Mediating Image Diffusion Models for Video-to-Video Translation with Temporal Correspondence Guidance
AAAI 2024
Ernie Chu
Tzuhsuan Huang
Shuo-Yen Lin
Jun-Cheng Chen
Research Center for Information Technology Innovation, Academia Sinica
MeDM enables temporally consistent video rendering and translation using image Diffusion Models. Slide for interactive comparison. Inputs are on the left.

MeDM utilizes pre-trained image Diffusion Models for video-to-video translation with consistent temporal flow. The proposed framework can render videos from scene position information, such as a normal G-buffer, or perform text-guided editing on videos captured in real-world scenarios. We employ explicit optical flows to construct a practical coding that enforces physical constraints on generated frames and mediates independent frame-wise scores. By leveraging this coding, maintaining temporal consistency in the generated videos can be framed as an optimization problem with a closed-form solution. To ensure compatibility with Stable Diffusion, we also suggest a workaround for modifying observed-space scores in latent-space Diffusion Models. Notably, MeDM does not require fine-tuning or test-time optimization of the Diffusion Models.

We extract a 20-pixel-wide vertical segment of pixels from each generated frame and stack them horizontally. MeDM produces fluent videos which reconstruct stripe-free images. Show video.
MeDM mediates independent image score estimations after every denoising step. Inspired by the fact that video pixels are essentially views to the underlying objects, we construct an explicit pixel repository to represent the underlying world. For more details, please refer to our paper.
Video Rendering

MeDM is capable of efficiently rendering high quality videos solely from 3D assets, including optical flows, occlusions and position information (depth, normal). We use the lineart derived from the normal maps as the input conditions to ControlNet. 3D assets from MPI Sintel.

In addition, MeDM can also begin with adding noise to the pre-rendered videos and perform the denoising process from 0.5T step following SDEdit.

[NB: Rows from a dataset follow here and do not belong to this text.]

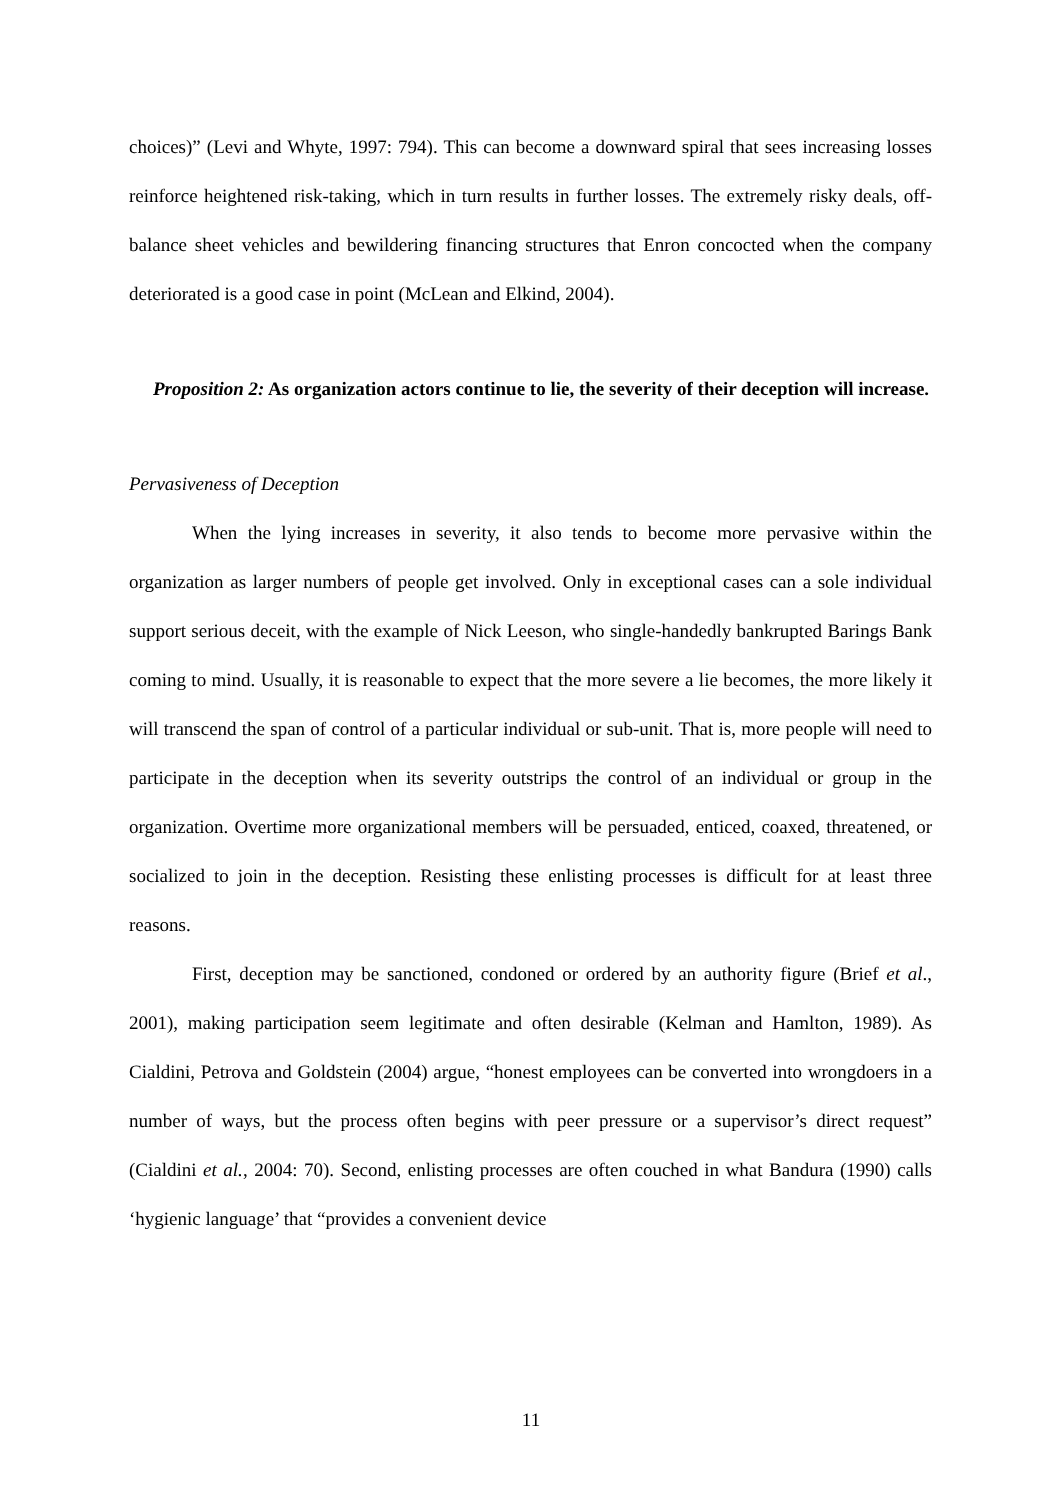choices)” (Levi and Whyte, 1997: 794). This can become a downward spiral that sees increasing losses reinforce heightened risk-taking, which in turn results in further losses. The extremely risky deals, off-balance sheet vehicles and bewildering financing structures that Enron concocted when the company deteriorated is a good case in point (McLean and Elkind, 2004).
Proposition 2: As organization actors continue to lie, the severity of their deception will increase.
Pervasiveness of Deception
When the lying increases in severity, it also tends to become more pervasive within the organization as larger numbers of people get involved. Only in exceptional cases can a sole individual support serious deceit, with the example of Nick Leeson, who single-handedly bankrupted Barings Bank coming to mind. Usually, it is reasonable to expect that the more severe a lie becomes, the more likely it will transcend the span of control of a particular individual or sub-unit. That is, more people will need to participate in the deception when its severity outstrips the control of an individual or group in the organization. Overtime more organizational members will be persuaded, enticed, coaxed, threatened, or socialized to join in the deception. Resisting these enlisting processes is difficult for at least three reasons.
First, deception may be sanctioned, condoned or ordered by an authority figure (Brief et al., 2001), making participation seem legitimate and often desirable (Kelman and Hamlton, 1989). As Cialdini, Petrova and Goldstein (2004) argue, “honest employees can be converted into wrongdoers in a number of ways, but the process often begins with peer pressure or a supervisor’s direct request” (Cialdini et al., 2004: 70). Second, enlisting processes are often couched in what Bandura (1990) calls ‘hygienic language’ that “provides a convenient device
11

The generated video should be similar to the original animation and incorporating the realistic prior from the pre-trained DM (The difference is especially significant in complex texture, such as hair). More quantitative results, including comparison with prior works, can be found in our paper.

Text-Guided Video Edit

MeDM also performs well without high precision optical flows. We demonstrate this by applying text-guided video editing on real-world videos in DAVIS 2016.

Prompt: a panda in Arctic, snow, ice, iceberg
Video Anonymization

Finally, we demonstrate the versatility of MeDM. For example, MeDM can perform video anonymization out-of-the-box. We leverage the fact that human visual perception exhibits a remarkable sensitivity to human faces while our ability to detect and recognize other objects is not as specialized. We add noise to a video with a strength of 0.5T, which is strong enough to erase the identity while preserving other objects and the background scene, and perform denoising using MeDM to obtain the anonymized video. Text conditioning can also be injected to enable a more targeted identity modification. Celebrity videos from CelebV-HQ.